By default, NCrunch supports four basic modes of operation. You can toggle between these options through the top menu in Visual Studio. It's also possible for you to customise NCrunch's operation mode for maximum control over the continuous behaviour.
This is the default mode of operation for NCrunch. When in automatic mode, NCrunch will monitor your open windows (along with the file system) for changes made to your projects. As soon as changes are made, NCrunch will automatically build the affected projects then churn through all of the tests in projects related to the change.
When in manual mode, NCrunch will still monitor all changes to your code and build your projects automatically, but it will not run tests until told to do so. When selecting the Run All Tests option in the top menu or the tests window, execution of these tests will be kicked off in their usual order of priority. This allows you to make several changes in a batch, then have the tests kick off all at the same time and in the most efficient sequence possible.
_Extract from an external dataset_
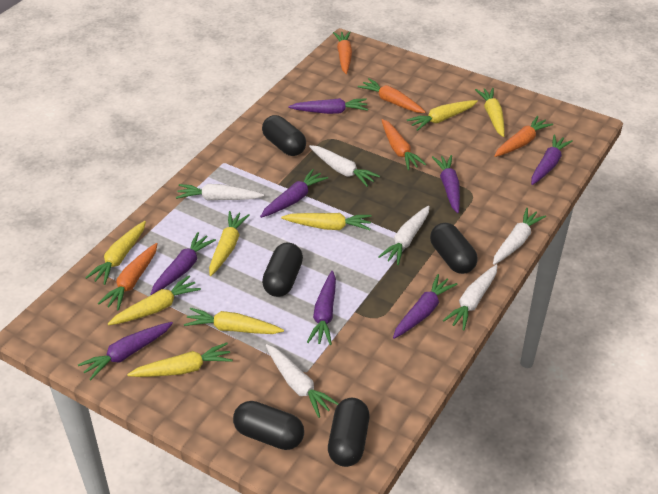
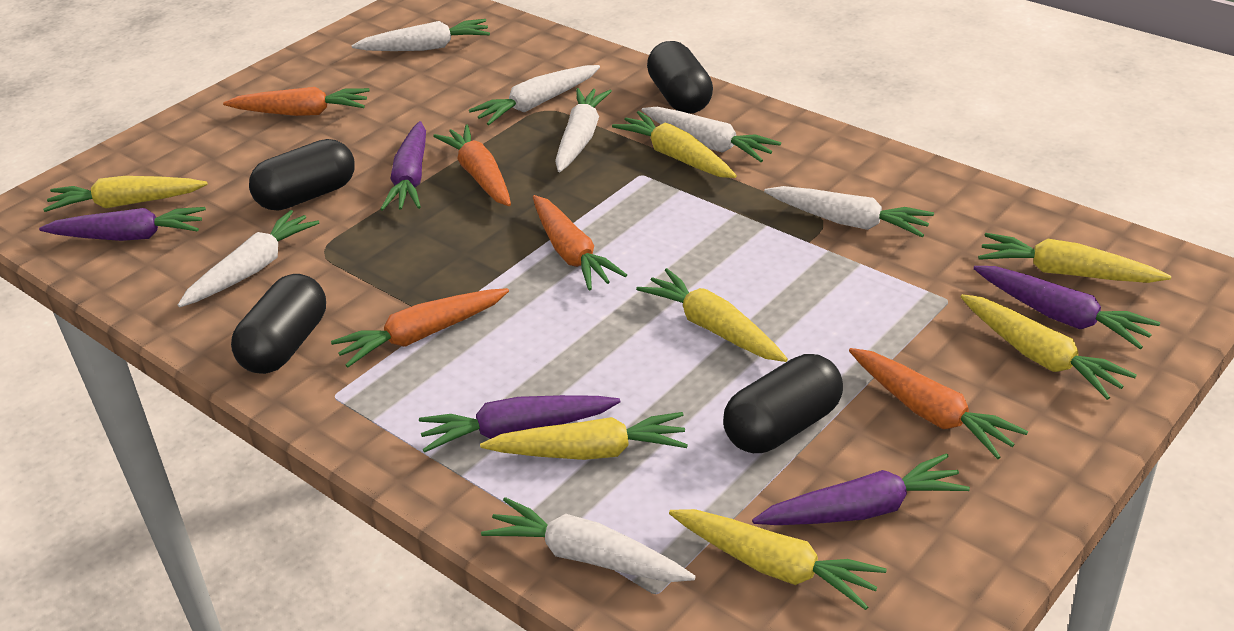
black capsule: [233,401,304,450] [262,115,306,156] [262,243,303,297] [328,398,369,467] [430,223,478,274] = 5 -> [231,274,326,374] [249,139,355,211] [647,41,713,113] [723,354,843,453] = 4
purple carrot: [78,322,173,380] [151,232,216,295] [260,169,328,218] [288,98,368,114] [307,271,336,345] [393,274,457,339] [432,155,460,213] [531,135,573,185] = 8 -> [39,207,206,241] [381,121,426,211] [419,395,620,453] [752,453,970,525] [973,266,1160,349] = 5
white carrot: [176,184,264,200] [266,344,339,418] [309,145,380,187] [378,206,430,265] [442,265,497,331] [493,208,546,265] = 6 -> [178,210,319,307] [352,19,490,51] [469,65,600,125] [481,497,696,582] [555,88,612,172] [642,107,781,162] [764,186,934,237] = 7
yellow carrot: [85,221,146,285] [108,275,201,325] [127,343,233,377] [184,308,284,334] [209,211,250,276] [281,213,372,230] [407,100,478,131] [475,88,505,137] = 8 -> [43,176,208,212] [480,412,688,460] [612,111,737,178] [636,268,788,362] [669,509,887,610] [960,294,1137,400] [978,233,1171,283] = 7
Manual mode is particularly useful if you are in a situation where the code you are writing is intentionally unstable and is simply not ready for testing. You can also use it as a substitute for automatic mode if you generally wish to have more control over when tests are run - but it is important to still ensure you run your tests routinely, as otherwise your code coverage can get out of date.
This mode is best described as semi-continuous. NCrunch will act as though set in manual mode, but it will still automatically queue tests for execution that have been pinned to the Tests Window. This mode is ideal for still getting many of the benefits of a continuous test runner on solutions that haven't been designed with NCrunch in mind. Under this mode, newly created tests will be automatically pinned to the Tests Window.
When in this mode, NCrunch will only automatically execute tests that it believes have been impacted by changes made to the codebase. Only impacted tests will be shown with faded inline code coverage in the UI. Be aware that no form of impact detection is 100% accurate. Tests should always be run before committing code to a source control system, even if they are not considered to be impacted.
NCrunch allows you create custom modes of operation. An engine mode itself is a very powerful option that can override most settings within the engine. The 'Customise Engine Modes' option in the 'Set Engine Mode' drop down menu will open a modal form to make customisation possible.
Engine modes give very broad control over the engine. The settings underneath the 'Filters' group can declare filters as complex as they need to be. Filter options are widely ranged and can include many attributes specific to a test, such as its category, usage of resources, failure and impact status, etc.
Because engine modes can override almost all global and solution-level settings, they can be used to change NCrunch UI elements, performance settings, workflow options, etc. With the flick of a switch, it becomes possible to use NCrunch in an entirely different way.
Engine mode settings overrides are fit within the NCrunch configuration system.